**** Material for this exercise

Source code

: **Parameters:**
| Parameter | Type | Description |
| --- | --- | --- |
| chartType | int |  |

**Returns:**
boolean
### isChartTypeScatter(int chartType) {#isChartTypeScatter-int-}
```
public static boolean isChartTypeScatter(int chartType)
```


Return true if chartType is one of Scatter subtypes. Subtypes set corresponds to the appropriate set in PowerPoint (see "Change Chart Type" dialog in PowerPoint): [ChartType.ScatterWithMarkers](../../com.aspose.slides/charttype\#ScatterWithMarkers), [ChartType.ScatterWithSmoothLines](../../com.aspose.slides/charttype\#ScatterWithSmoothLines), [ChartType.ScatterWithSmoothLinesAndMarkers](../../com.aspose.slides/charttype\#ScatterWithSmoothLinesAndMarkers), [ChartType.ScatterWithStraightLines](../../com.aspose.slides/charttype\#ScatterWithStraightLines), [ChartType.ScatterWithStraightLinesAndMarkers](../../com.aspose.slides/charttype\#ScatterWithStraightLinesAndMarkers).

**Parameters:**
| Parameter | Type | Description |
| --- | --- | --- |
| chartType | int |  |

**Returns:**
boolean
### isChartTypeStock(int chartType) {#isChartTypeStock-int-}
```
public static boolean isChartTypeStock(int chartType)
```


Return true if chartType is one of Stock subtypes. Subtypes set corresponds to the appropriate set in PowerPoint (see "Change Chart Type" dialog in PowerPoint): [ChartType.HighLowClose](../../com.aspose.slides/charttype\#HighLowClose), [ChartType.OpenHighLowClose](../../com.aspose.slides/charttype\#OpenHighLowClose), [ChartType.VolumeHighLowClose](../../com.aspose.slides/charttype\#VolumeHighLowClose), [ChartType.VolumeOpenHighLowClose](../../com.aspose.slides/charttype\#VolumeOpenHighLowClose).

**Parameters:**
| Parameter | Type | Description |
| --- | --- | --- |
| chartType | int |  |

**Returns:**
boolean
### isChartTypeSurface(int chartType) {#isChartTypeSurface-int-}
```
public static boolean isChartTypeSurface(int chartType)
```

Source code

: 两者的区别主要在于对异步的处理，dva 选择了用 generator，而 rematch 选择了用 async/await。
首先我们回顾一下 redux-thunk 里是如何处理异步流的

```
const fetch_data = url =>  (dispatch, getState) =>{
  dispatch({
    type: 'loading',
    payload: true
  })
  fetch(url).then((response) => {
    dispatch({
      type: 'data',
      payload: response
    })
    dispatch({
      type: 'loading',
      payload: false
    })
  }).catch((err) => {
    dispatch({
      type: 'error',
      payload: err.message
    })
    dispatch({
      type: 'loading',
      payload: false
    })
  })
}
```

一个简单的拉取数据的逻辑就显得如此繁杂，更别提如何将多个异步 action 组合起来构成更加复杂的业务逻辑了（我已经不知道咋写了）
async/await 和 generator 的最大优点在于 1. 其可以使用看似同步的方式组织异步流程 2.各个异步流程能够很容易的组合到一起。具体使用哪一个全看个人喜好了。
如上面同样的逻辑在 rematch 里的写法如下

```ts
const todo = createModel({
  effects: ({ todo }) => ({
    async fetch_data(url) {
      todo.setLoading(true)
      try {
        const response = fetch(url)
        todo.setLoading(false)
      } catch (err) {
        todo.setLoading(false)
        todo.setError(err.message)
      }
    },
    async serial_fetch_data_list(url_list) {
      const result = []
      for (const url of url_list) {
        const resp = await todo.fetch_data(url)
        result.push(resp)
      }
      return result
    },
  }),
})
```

********

Repeat the data word for word.

Source code

: **Parameters:**
| Parameter | Type | Description |
| --- | --- | --- |
| chartType | int |  |

**Returns:**
boolean
### isChartTypeScatter(int chartType) {#isChartTypeScatter-int-}
```
public static boolean isChartTypeScatter(int chartType)
```


Return true if chartType is one of Scatter subtypes. Subtypes set corresponds to the appropriate set in PowerPoint (see "Change Chart Type" dialog in PowerPoint): [ChartType.ScatterWithMarkers](../../com.aspose.slides/charttype\#ScatterWithMarkers), [ChartType.ScatterWithSmoothLines](../../com.aspose.slides/charttype\#ScatterWithSmoothLines), [ChartType.ScatterWithSmoothLinesAndMarkers](../../com.aspose.slides/charttype\#ScatterWithSmoothLinesAndMarkers), [ChartType.ScatterWithStraightLines](../../com.aspose.slides/charttype\#ScatterWithStraightLines), [ChartType.ScatterWithStraightLinesAndMarkers](../../com.aspose.slides/charttype\#ScatterWithStraightLinesAndMarkers).

**Parameters:**
| Parameter | Type | Description |
| --- | --- | --- |
| chartType | int |  |

**Returns:**
boolean
### isChartTypeStock(int chartType) {#isChartTypeStock-int-}
```
public static boolean isChartTypeStock(int chartType)
```


Return true if chartType is one of Stock subtypes. Subtypes set corresponds to the appropriate set in PowerPoint (see "Change Chart Type" dialog in PowerPoint): [ChartType.HighLowClose](../../com.aspose.slides/charttype\#HighLowClose), [ChartType.OpenHighLowClose](../../com.aspose.slides/charttype\#OpenHighLowClose), [ChartType.VolumeHighLowClose](../../com.aspose.slides/charttype\#VolumeHighLowClose), [ChartType.VolumeOpenHighLowClose](../../com.aspose.slides/charttype\#VolumeOpenHighLowClose).

**Parameters:**
| Parameter | Type | Description |
| --- | --- | --- |
| chartType | int |  |

**Returns:**
boolean
### isChartTypeSurface(int chartType) {#isChartTypeSurface-int-}
```
public static boolean isChartTypeSurface(int chartType)
```

Source code

: 两者的区别主要在于对异步的处理，dva 选择了用 generator，而 rematch 选择了用 async/await。
首先我们回顾一下 redux-thunk 里是如何处理异步流的

```
const fetch_data = url =>  (dispatch, getState) =>{
  dispatch({
    type: 'loading',
    payload: true
  })
  fetch(url).then((response) => {
    dispatch({
      type: 'data',
      payload: response
    })
    dispatch({
      type: 'loading',
      payload: false
    })
  }).catch((err) => {
    dispatch({
      type: 'error',
      payload: err.message
    })
    dispatch({
      type: 'loading',
      payload: false
    })
  })
}
```

一个简单的拉取数据的逻辑就显得如此繁杂，更别提如何将多个异步 action 组合起来构成更加复杂的业务逻辑了（我已经不知道咋写了）
async/await 和 generator 的最大优点在于 1. 其可以使用看似同步的方式组织异步流程 2.各个异步流程能够很容易的组合到一起。具体使用哪一个全看个人喜好了。
如上面同样的逻辑在 rematch 里的写法如下

```ts
const todo = createModel({
  effects: ({ todo }) => ({
    async fetch_data(url) {
      todo.setLoading(true)
      try {
        const response = fetch(url)
        todo.setLoading(false)
      } catch (err) {
        todo.setLoading(false)
        todo.setError(err.message)
      }
    },
    async serial_fetch_data_list(url_list) {
      const result = []
      for (const url of url_list) {
        const resp = await todo.fetch_data(url)
        result.push(resp)
      }
      return result
    },
  }),
})
```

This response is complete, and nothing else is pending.